From the data sheet it looks like the same requirements are required for directly hooking an AC signal through it, either + and - power rails or capacitance coupled. The data sheet shows the signal input going from VCC to Vss and the spec says input can not go below -.5v of Vss. So same kind of power/bias requirements as 4066 I think.
The simplest way to digitally switch audio signals or other incompatable voltage/current is with a small relay. There are very small 5vdc coil that use less then 20ma and have SPDT or even DPDT contacts.
I bought about 10 of the following little jewels to play with a year or so ago. It's a bipolar latching relay. The coil takes 5vdc and draws under 20ma or so. You switch it between the two positions by the polarity of the volage to the coil. So if you drive the coil with two Arduino digital output pins, a low and a high would set the relay and a high and low would reset the relay. If you made both output high or low the relay would stay in it's last position and consume ZERO power!. It has double pole double throw contacts rated max 250VAC and two amps, although I would most likely never switch such a high voltage with such a small relay as the pin spacing is not what one really should use at that kind of voltage. Anyway here is a link to these relays. I had used it in one project as a automatic power off switch where the program could pulse the relay off and remove all power to the board under software command. A simple push switch was used to power back up and the program would latch the power back to the board, simple and consumed zero power except when actually switching. It's my favortie relay for microcontroller projects. Cool huh?

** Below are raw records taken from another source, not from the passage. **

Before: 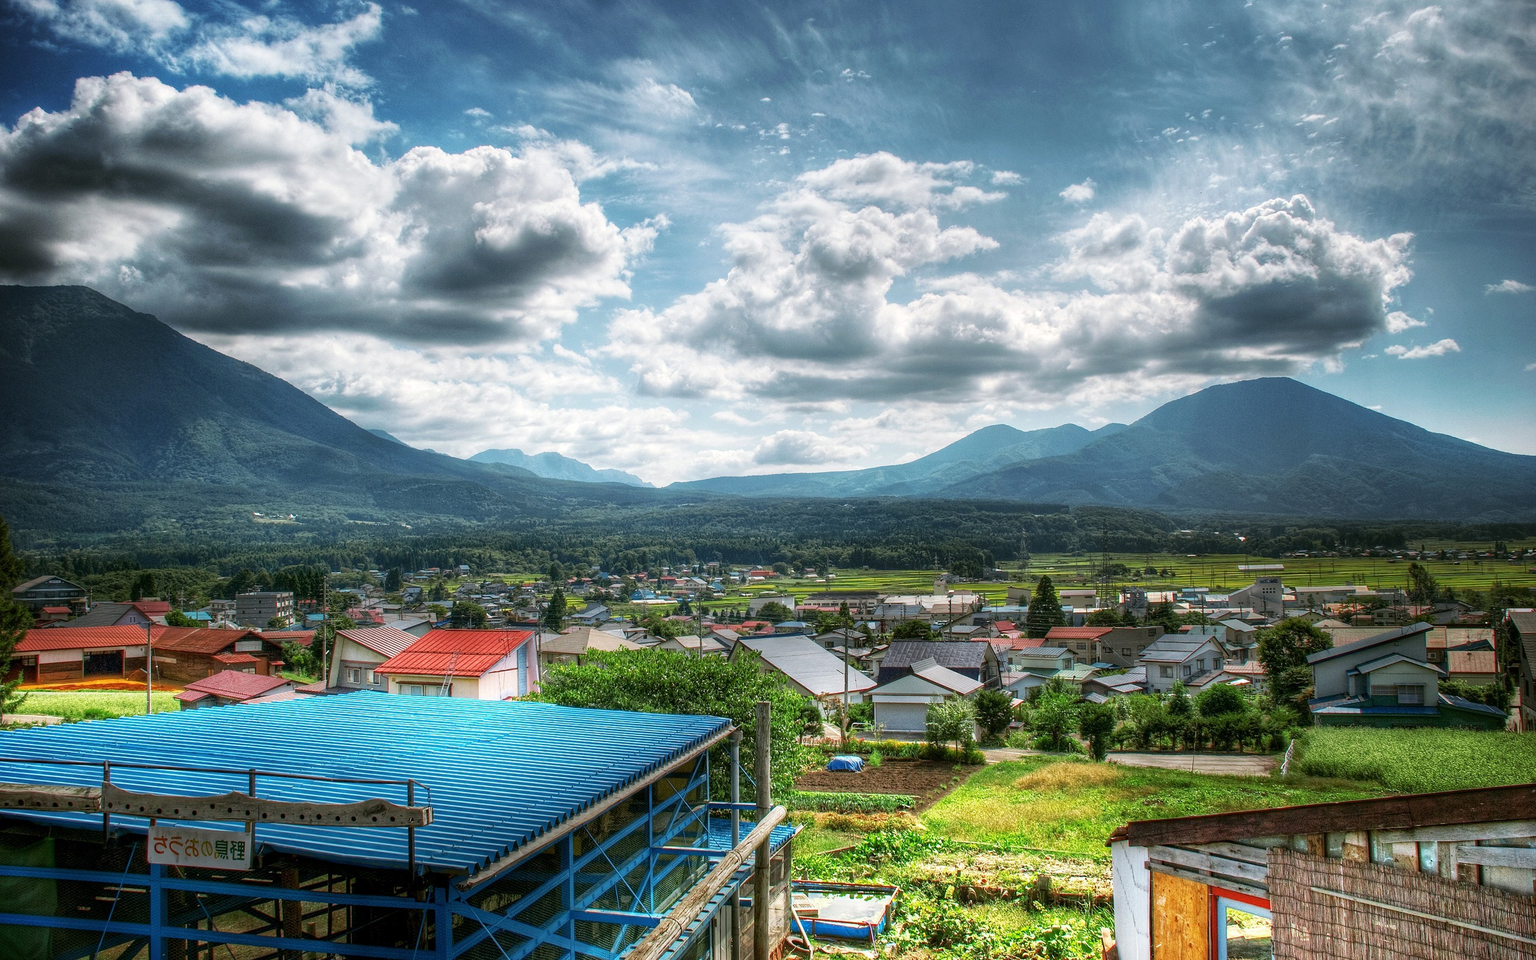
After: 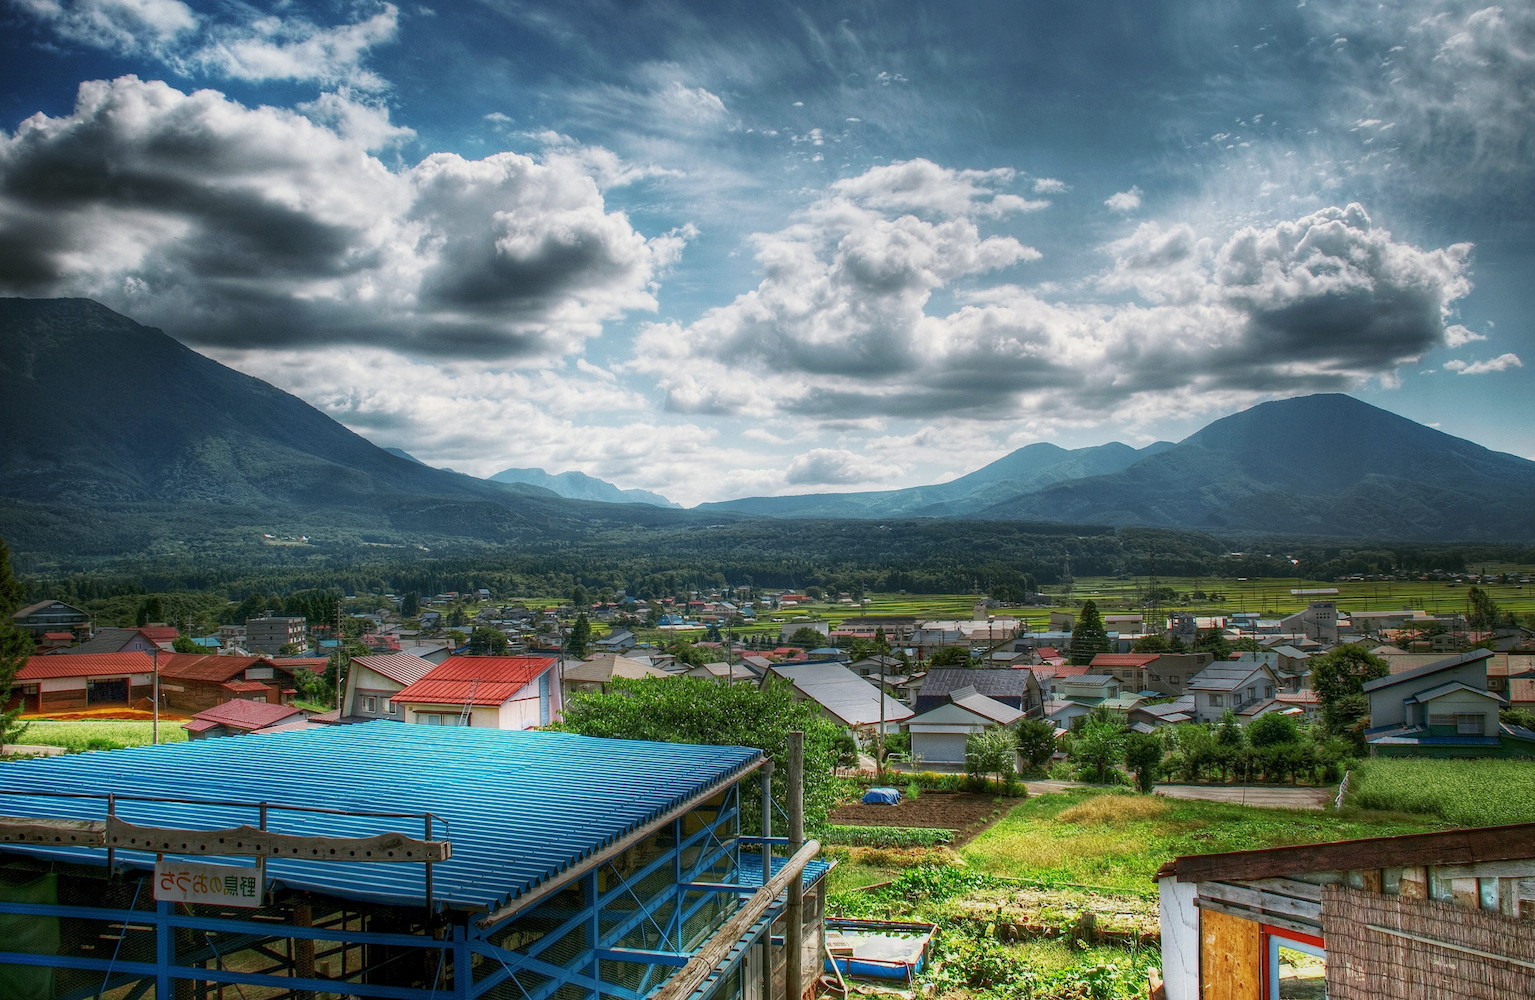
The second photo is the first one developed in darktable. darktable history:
tone equalizer: -8 EV 0.22 EV, -7 EV 0.387 EV, -6 EV 0.383 EV, -5 EV 0.236 EV, -3 EV -0.274 EV, -2 EV -0.445 EV, -1 EV -0.432 EV, +0 EV -0.227 EV
crop: right 4.051%, bottom 0.027%
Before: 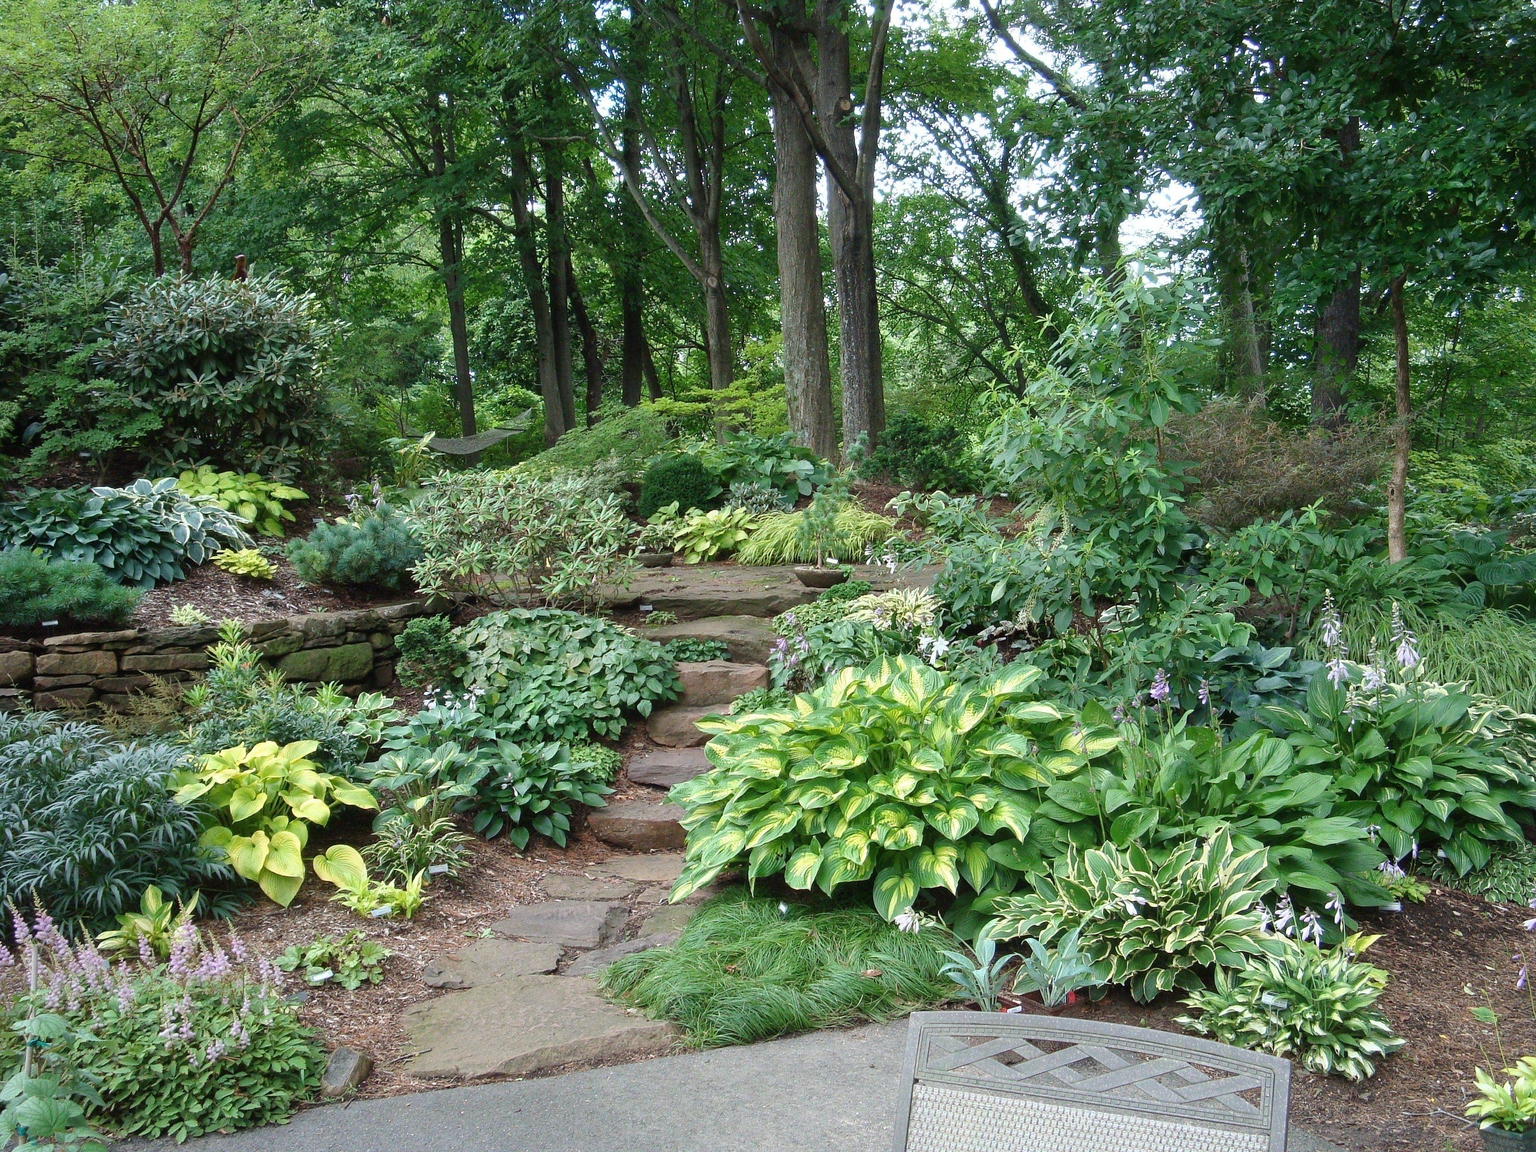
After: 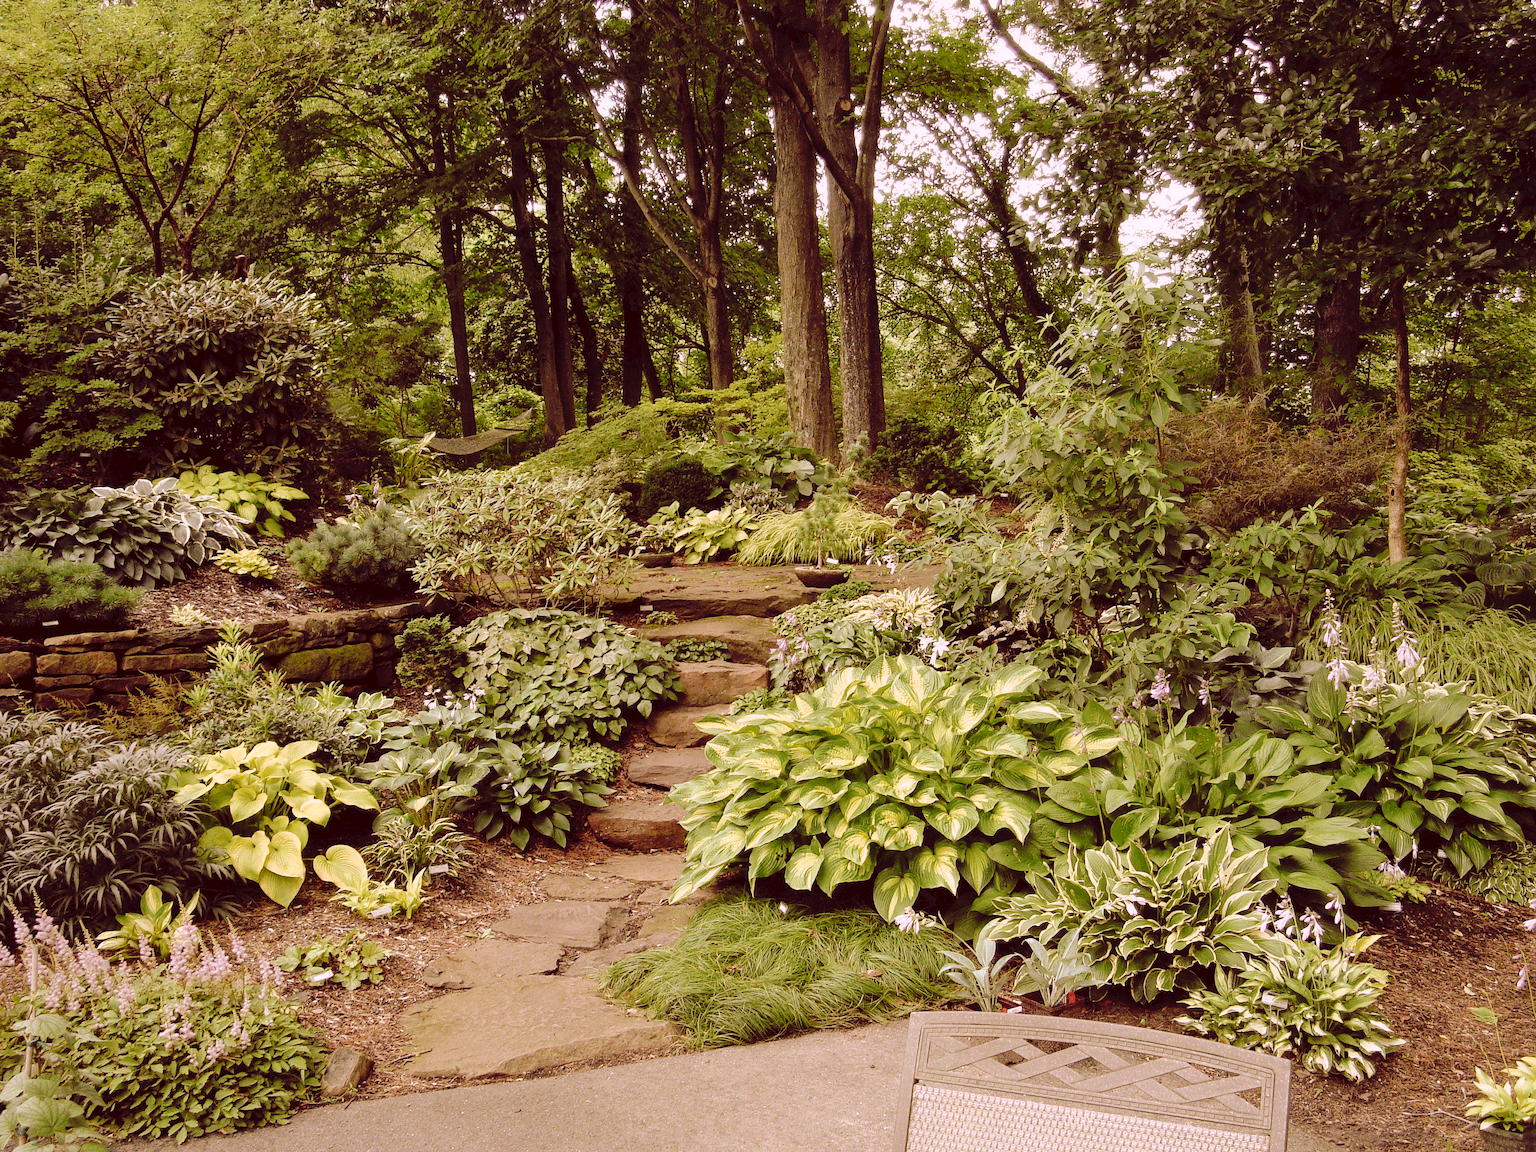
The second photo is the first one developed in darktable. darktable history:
tone curve: curves: ch0 [(0, 0) (0.003, 0.041) (0.011, 0.042) (0.025, 0.041) (0.044, 0.043) (0.069, 0.048) (0.1, 0.059) (0.136, 0.079) (0.177, 0.107) (0.224, 0.152) (0.277, 0.235) (0.335, 0.331) (0.399, 0.427) (0.468, 0.512) (0.543, 0.595) (0.623, 0.668) (0.709, 0.736) (0.801, 0.813) (0.898, 0.891) (1, 1)], preserve colors none
color look up table: target L [94.83, 92.91, 88.38, 87.38, 76.2, 72.9, 73.77, 61.99, 56.33, 50.43, 34.83, 4.899, 201.85, 87.3, 74.77, 69.47, 55.21, 56.51, 54.5, 47.04, 44.74, 36.78, 28.14, 21.08, 6.702, 96.25, 87.33, 81.3, 65.82, 66.26, 74.59, 61.58, 52.17, 58.65, 68.97, 40.21, 31.36, 35.38, 46.88, 27.81, 23.68, 24.94, 4.453, 92.85, 86.4, 78.25, 56.21, 64.01, 43.37], target a [6.403, 9.723, -28.03, -13.74, -5.139, -15.46, 6.289, 11.57, -31.27, -1.415, -17.28, 31.88, 0, 4.507, 25.8, 34.49, 63.95, 49.05, 68, 34.77, 22.7, 46, 10.59, 30.96, 38.68, 15.86, 17.19, 22.15, 14.99, 43.66, 39.39, 22.31, 35.65, 31.18, 31.63, 52.37, 9.687, 17.18, 44.36, 32.18, 28.58, 29.52, 30.94, -8.686, 7.488, 0.515, 11.5, 26.14, -0.757], target b [42.88, 31.16, 87.73, 8.235, 73.51, 44.9, 57.46, 37.59, 47.74, 41.49, 28.11, 8.044, -0.001, 59.4, 37.14, 66.1, 45.35, 34.37, 21.2, 40.97, 25.53, 38.26, 37.78, 35.53, 10.94, -6.789, -6.851, -17.29, 22.66, -11.08, -27.76, 4.454, 13.69, -13.88, -28.75, -3.285, 11.67, -3.666, -31.07, 7.993, -12.47, -19.4, 6.991, 4.555, -9.11, -2.182, 11.39, -15, 11.12], num patches 49
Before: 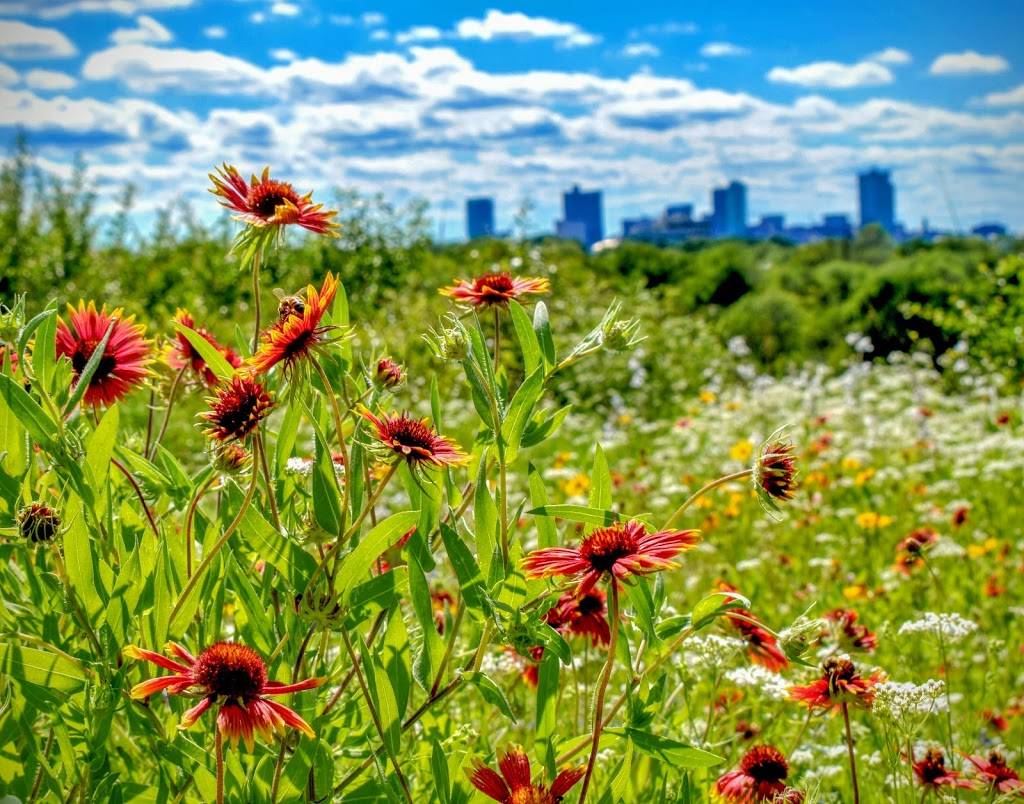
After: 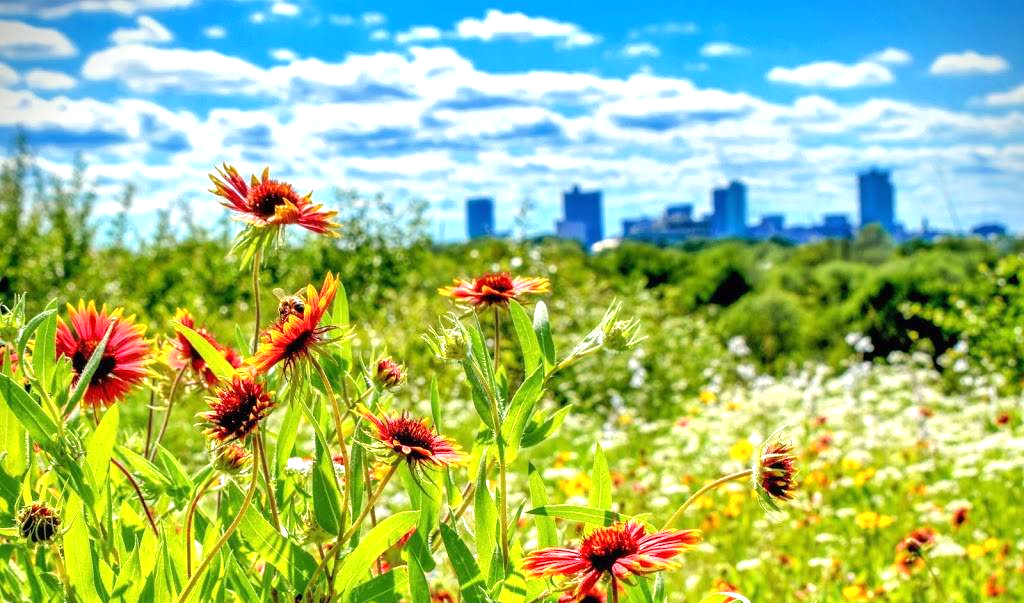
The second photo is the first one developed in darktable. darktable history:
crop: bottom 24.967%
exposure: black level correction 0, exposure 0.953 EV, compensate exposure bias true, compensate highlight preservation false
graduated density: on, module defaults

Yep, that's pretty sweet. Originally I thought of using a relay, but was warned about noise that might be added to the signal. I can't imagine it picking up too much noise in a relatively bare PCB, with such a small magnet and low voltage passing it. Do you think that it's something I need to concern about?
Edit: I just tested the iPod again with my multimeter. The peak max was almost 850mV, so there's the 1V you were thinking about. It's only an iPod shuffle so I can't imagine it being crazy powerful.
Farnell isn't the cheapest but I'll have them tomorrow without a doubt if I place my order before 6PM. They still work out cheaper than your little gem's off eBay (freight factor).
Not too concerned about it being latching. Don't mind the idea of it defaulting to the iPod by default unless it's told otherwise. I think after all this, I'll go with your idea of a little relay and be done with it. If it sucks, I'll just go back to old school until I figure out the other kerfuffle.
Well if it was my project I would first try using relays, much less to go wrong. You then only have to figure out how you want to control the relays, manually with a switch or some kind of automatic mode. There are circuits called sound operated relays. They generally use microphone inputs but can have audio directly wired to their inputs via a high value resistor divider. They generally are designed to have a fast on mode with a slow (delayed) release (sometimes adjustable) so that it doesn't switch off during short pauses or even gaps between songs. The circuit then drives your relay coil on or off.
It is usually better with these kinds of projects to build and test in stages. First build the stereo switching relays and just use an on/off switch to control the relays. That will prove out that all the signal levels are compatable, no ground loop hum, and find out if there are any switching contact spikes that are noticable or not. Stage 2 can be where you come up with some kind of automatic audio switching control that senses when the Ipod is outputing music and switches the relays on.